TURIN - En fin de compte, tout se termine par une poignée de main. D’abord de près, puis de loin. Paleari et moi avons joué l'un contre l'autre en Serie B, je suis content pour lui aussi pour les matches précédents. Il a toujours été sérieux, c'est un bon gardien et il l'a montré.

Signé Michele Di Gregorio. Les deux gardiens ont été les véritables protagonistes du derby. Celui à la grenade, décisif avec au moins deux interventions compliquées; celui en noir et blanc, avec ce poing fermé à la droite d'Adams. Fondamental. Ça me fait sourire une seconde mais c'est la victoire qui compte, celle qui nous rend vraiment heureux.

J'ai compté deux reprises, nous avons peu encaissé mais ce match nul est trop proche de nous, dit encore DiGre. Qui ne fera pas partie de l'équipe nationale ces jours-ci. Et il ne cache même pas sa déception : Être appelé est une fierté à laquelle aspire tout footballeur. C'est toujours un rêve, mais cela ne s'est pas produit, Caprile partira.

Je veux lui souhaiter bonne chance, il devrait en profiter. Je dois penser à la Juve, gagner avec la Juve et si l'entraîneur Gattuso juge opportun de m'appeler, il me trouvera toujours. Nous verrons.
Pendant ce temps, celui qui était prêt est certainement Paleari : 33 ans, qui vit ses premières expériences en Serie A, et exubérant tant dans sa manière de faire que dans sa manière d'être.

Il profite du moment. Il a gardé Turin dans le derby. Que demander de plus ? Peut-être la certitude de pouvoir désormais avoir d’autres opportunités. Indépendamment du retour d'Israël. Il était essentiel d'amener la tête et le cœur sur le terrain - selon les mots du MVP -. J'avais 10 taureaux devant moi : ils étaient très bons, c'était une belle journée pour nous.

Une belle journée qu'il consacrera à ses filles. Je suis content, je n'ai pas de mots, je savourerai cette joie avec elles. Le sentiment est cependant que d’autres jours comme celui-ci ne sont qu’à venir. Cela se comprend aux propos de Baroni après le match, dans lesquels il ne ferme pas le cercle des hiérarchies.

Paleari n'est pas un problème, je ne suis pas les hiérarchies - réponse de l'entraîneur -. Israël est un gardien précieux, le fait qu'Alberto se porte bien est mérité. Pour moi, c'est un gars qui a une grande disponibilité et je vais essayer de mieux gérer les ressources.
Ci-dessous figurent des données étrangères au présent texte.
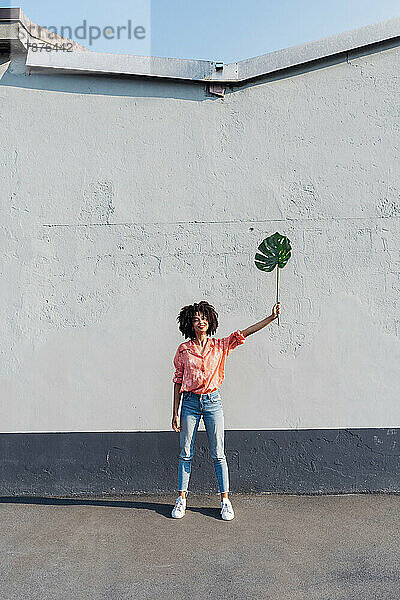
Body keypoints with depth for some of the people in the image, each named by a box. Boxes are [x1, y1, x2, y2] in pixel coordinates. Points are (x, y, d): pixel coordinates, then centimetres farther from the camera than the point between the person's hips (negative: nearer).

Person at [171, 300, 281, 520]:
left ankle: (225, 500, 18)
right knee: (185, 453, 7)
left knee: (218, 454, 5)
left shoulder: (220, 346, 2)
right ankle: (181, 499, 22)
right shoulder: (183, 349, 1)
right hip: (190, 401, 0)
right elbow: (178, 380, 3)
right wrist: (175, 412, 3)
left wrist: (272, 317, -15)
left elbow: (244, 333, -6)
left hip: (212, 402, 0)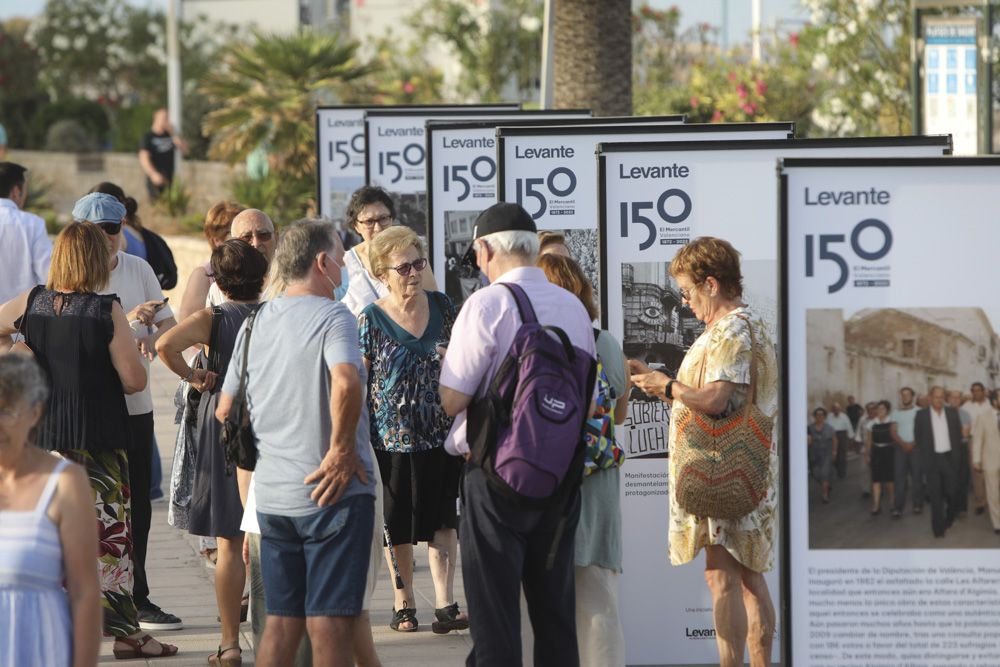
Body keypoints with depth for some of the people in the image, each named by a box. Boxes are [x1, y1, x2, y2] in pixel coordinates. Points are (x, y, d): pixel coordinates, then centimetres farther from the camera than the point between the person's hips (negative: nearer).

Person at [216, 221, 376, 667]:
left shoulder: (255, 323, 11)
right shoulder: (332, 317, -10)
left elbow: (225, 409, 17)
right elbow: (345, 382, -30)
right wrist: (341, 450, -19)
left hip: (271, 493, 6)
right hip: (331, 494, -6)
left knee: (281, 619, 11)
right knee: (331, 620, -2)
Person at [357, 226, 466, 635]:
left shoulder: (442, 307, 5)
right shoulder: (370, 320, -6)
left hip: (442, 433, 2)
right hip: (393, 436, -2)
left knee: (443, 521, -1)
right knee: (398, 526, 7)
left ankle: (445, 605, -2)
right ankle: (404, 603, 20)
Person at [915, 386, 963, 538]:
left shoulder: (952, 413, 3)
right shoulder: (922, 415, -2)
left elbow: (959, 433, 11)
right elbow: (918, 436, 5)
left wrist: (954, 450, 9)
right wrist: (925, 453, 5)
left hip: (950, 457, 2)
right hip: (932, 459, -2)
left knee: (951, 491, 5)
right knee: (935, 495, -2)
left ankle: (950, 517, 32)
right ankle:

Franco doit intervenir pour sa valeur et non pour la hiérarchie, dans une équipe comme Turin, tout le monde doit être important.

Politique. Plutôt évident. Ce qui précise pourtant à quel point tout est en question et comment Paleari, en l'espace de quelques matches, tous excellents, a pu présenter une candidature forte, très forte. Ce sera certainement une halte douce. La déception de Di Gregorio
Celui de Di Gregorio est cependant plus amer.

Il a touché le ciel au Bernabeu, où il a été à nouveau l'homme du match contre le Real Madrid. Mais il sait qu’il a des jours devant lui où l’air sera plus lourd et où la seule chose qui compte sera de ruminer. Nous avons eu très peu de temps car nous jouions tous les trois jours.

Le coach est très direct et nous demande, à nous les gardiens, de nous impliquer davantage. Au moins maintenant, nous pourrons mieux travailler, a expliqué le joueur de la Juventus. Cependant, il est incapable de rompre avec le sentiment d'être à mi-chemin: d'un côté il y a une nette croissance de ses performances - malgré les grognements post-Sporting Lisbonne -, de l'autre il y a une équipe qui s'est arrêtée aux bonnes intentions.

Même ceux générés par le changement sur le banc, par l'envie supplémentaire de Spalletti de laisser sa marque. Si les deux défenseurs extrêmes l’ont fait, eh bien, il y a un problème à la base : quelque chose est coincé. Et plus à la Juve, et moins à Turin.